Medication options for regulating periods or maintaining uterine health include:
- Hormone (estrogen-progesterone) pills or patches
- Progesterone only pills
- Hormonal implants or an object placed inside the uterus (intra-uterine device)
Options for lowering insulin resistance or treating metabolic concerns include:
- Changes in diet and increased exercise
- Medicine to control the amount of sugar in your child’s blood (metformin), which makes their body more sensitive to insulin
- Weight loss medications
- Weight loss (bariatric) surgery
For skin concerns, options include:
- Estrogen-progesterone pills or patches, which lower testosterone and decrease acne or excess hair
- Medications that can be applied to the skin or taken by mouth to block male hormones in the body (anti-androgen therapies), or a pill to help treat acne, excess hair or hair loss/hair thinning (spironolactone)

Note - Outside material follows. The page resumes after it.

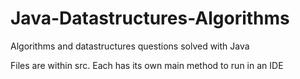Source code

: # Java-Datastructures-Algorithms
Algorithms and datastructures questions solved with Java

Files are within src. Each has its own main method to run in an IDE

- Acne medications that can be applied to the skin or taken by mouth
- Antibiotics, applied to the skin or taken by mouth, to treat painful lumps (hidradenitis suppurativa) your child may experience
- Laser hair removal for excess hair
Follow-up care for PCOS
Your child with PCOS will require regular follow up and monitoring to assess the pattern of periods and skin changes, and to screen for diabetes, high blood pressure, high cholesterol and other concerns. Our PCOS clinic has providers in endocrinology, dermatology and nutrition who provide comprehensive, compassionate medical care.
While many aspects of PCOS are managed by an endocrinologist or adolescent medicine specialist, select patients may need additional care from our experienced clinic specialists, including a dermatologist, registered dietician, or experts from our weight management/bariatric surgery program. If your child needs mental health support, we can refer them to a behavioral health expert (such as a psychologist, psychiatrist or therapist).
Your child's unique care plan is created collaboratively, so medicines and therapies complement each other.
Long-term outlook for children with PCOS
While there is no cure for PCOS, adequate treatment can improve your child’s health, with no impact on school or other activities. As they grow into adulthood, girls and women with PCOS should be managed closely by a gynecologist and may need to see an endocrinologist or other specialist. Most women with PCOS can achieve and carry healthy pregnancies but may require medical interventions and closer monitoring during this time.